NAF: ZOEY VAN GOEY / The Cage Was Unlocked All Along

Okay, this week’s New Album Friday album is a bit of a cheat because I’ve had the album in question for almost a week, but it’s simply so good that it deserves to be featured.

The thing about Zoey van Goey, as anyone who has seen their live performances can tell you, is that whatever they attempt they deliver with effortless versatility, a warm likeability and great musicianship. So, when I heard six or seven months ago that they were recording their first album my reaction was not a guarded “Well, good luck“; it was “Bloody great, can’t wait. It’ll be fab!“.

And, of course, it is.

Zoey Van Goey - The Cage Was Unlocked All Along
Zoey Van Goey - The Cage Was Unlocked All Along

I like lots of things about The Cage Was Unlocked All Along. I like the variety of song styles, the flow of moods that drifts through the selection like the weather outside a Glasgow tenement window. I love the production, the soft clarity of the interleaved vocals, the gentle tug of the rhythms, the weird background noises that don’t overwhelm, just colour. I adore the speech sample in the awesome, and sad, Nae Wonder, a song that manages to be uplifting and heartbreaking at the same time.
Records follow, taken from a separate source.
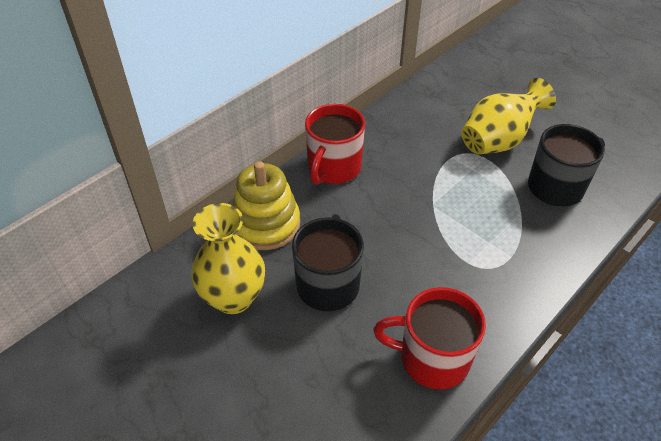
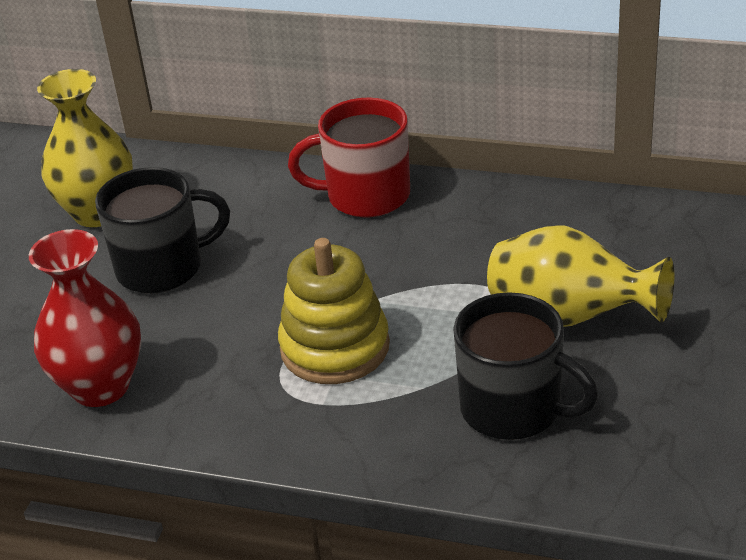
camera: 65 degrees right, 10 degrees down
(266, 224) = (224, 187): yellow stacking toy -> yellow stacking toy (335, 347)
(432, 358) = (100, 387): red mug -> red vase

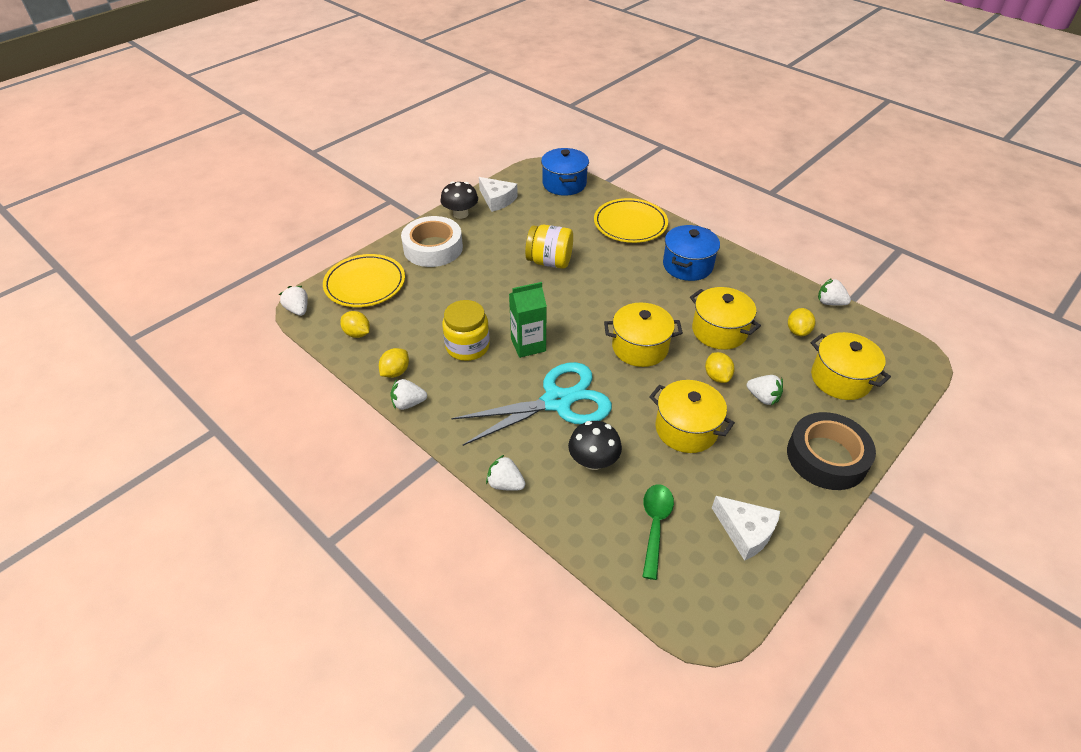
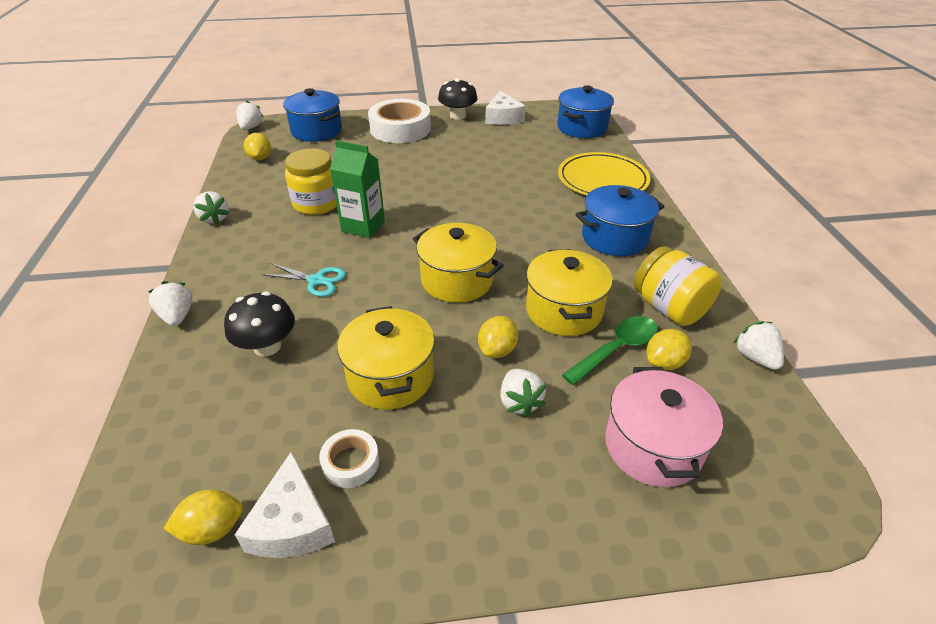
camera: 40 degrees right, 5 degrees down
(365, 284) = (316, 131): yellow plate -> blue pot
(395, 372) = (242, 194): yellow lemon -> yellow lemon (212, 529)
(408, 403) = (215, 218): white strawberry -> white strawberry turned 150 degrees counterclockwise
(549, 262) = (479, 176): yellow jar -> yellow jar (669, 308)
(557, 401) = (316, 280): turquoise scissors -> turquoise scissors, size x0.45
(655, 525) = (224, 442): green spoon -> green spoon (617, 349)
(730, 485) = (351, 462): none -> white tape
(826, 457) = (506, 520): black tape -> none
(840, 379) = (653, 446): yellow pot -> pink pot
But what I like most about Zoey Van Goey is that they are a band who love to tell stories. Everything about this album reflects that. The album’s title is a last line that demands reverse extrapolation. The gorgeous fold-out artwork is packed with untold tales of youthful adventure, improbable escapes, cargo cults and much more. And the songs, the songs, the songs. Every single one of them a capsule of character, mood and situation. Opener, The Best Treasure Stays Buried, introduces us to a pair of criminal lovers (or is that lover criminals?), hiding their loot and going their separate ways until the heat dies down, only neither seems to be sure that they’ll see the other one – or the money – again. Following up bounces in We Don’t Have That Kind Of Bread, a litany of fanciful fears about what can happen when you leave the house (and no-one wants their loved one to be kidnapped, held in a cage with skeleton bones and held to ransom), but perhaps also a plea from someone in the early days of love to extend your precious time together when outside pressures are forcing you to part, however briefly. And that’s only the start of an album that delivers  tableau after tableau like miniature toys encased glittering coloured beads, all the way to the quiet, perfect jewel at the end, City Is Exploding. These stories have heart. They can tend towards a certain twindie wistfulness, but there’s real humour here too and a healthy sense of the absurd.

Zoey Van Goey are already great authentic songwriters. This is already one of my favourite albums in years. And what’s exciting – what’s really, skin-tingling, fucking exciting – is the anticipation of What Zoey Did Next.